STATED EXERCISE →
Format the data below as a numbered list, leaving out any blank lines.

RAW DATA →

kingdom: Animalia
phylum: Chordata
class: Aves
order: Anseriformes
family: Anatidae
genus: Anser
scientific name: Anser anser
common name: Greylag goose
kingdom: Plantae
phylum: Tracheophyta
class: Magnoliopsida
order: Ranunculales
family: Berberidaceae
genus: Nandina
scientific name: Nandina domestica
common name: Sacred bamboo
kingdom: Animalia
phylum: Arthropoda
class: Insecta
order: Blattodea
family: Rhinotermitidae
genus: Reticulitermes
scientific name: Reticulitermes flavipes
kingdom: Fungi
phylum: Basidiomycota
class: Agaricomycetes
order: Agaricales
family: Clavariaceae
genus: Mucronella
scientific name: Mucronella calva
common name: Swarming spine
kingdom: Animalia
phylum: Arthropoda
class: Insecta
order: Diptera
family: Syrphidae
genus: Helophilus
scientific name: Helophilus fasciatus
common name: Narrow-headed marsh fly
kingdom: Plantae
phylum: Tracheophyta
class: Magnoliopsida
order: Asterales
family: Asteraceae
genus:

FINISHED EXERCISE →
1. kingdom: Animalia
2. phylum: Chordata
3. class: Aves
4. order: Anseriformes
5. family: Anatidae
6. genus: Anser
7. scientific name: Anser anser
8. common name: Greylag goose
9. kingdom: Plantae
10. phylum: Tracheophyta
11. class: Magnoliopsida
12. order: Ranunculales
13. family: Berberidaceae
14. genus: Nandina
15. scientific name: Nandina domestica
16. common name: Sacred bamboo
17. kingdom: Animalia
18. phylum: Arthropoda
19. class: Insecta
20. order: Blattodea
21. family: Rhinotermitidae
22. genus: Reticulitermes
23. scientific name: Reticulitermes flavipes
24. kingdom: Fungi
25. phylum: Basidiomycota
26. class: Agaricomycetes
27. order: Agaricales
28. family: Clavariaceae
29. genus: Mucronella
30. scientific name: Mucronella calva
31. common name: Swarming spine
32. kingdom: Animalia
33. phylum: Arthropoda
34. class: Insecta
35. order: Diptera
36. family: Syrphidae
37. genus: Helophilus
38. scientific name: Helophilus fasciatus
39. common name: Narrow-headed marsh fly
40. kingdom: Plantae
41. phylum: Tracheophyta
42. class: Magnoliopsida
43. order: Asterales
44. family: Asteraceae
45. genus:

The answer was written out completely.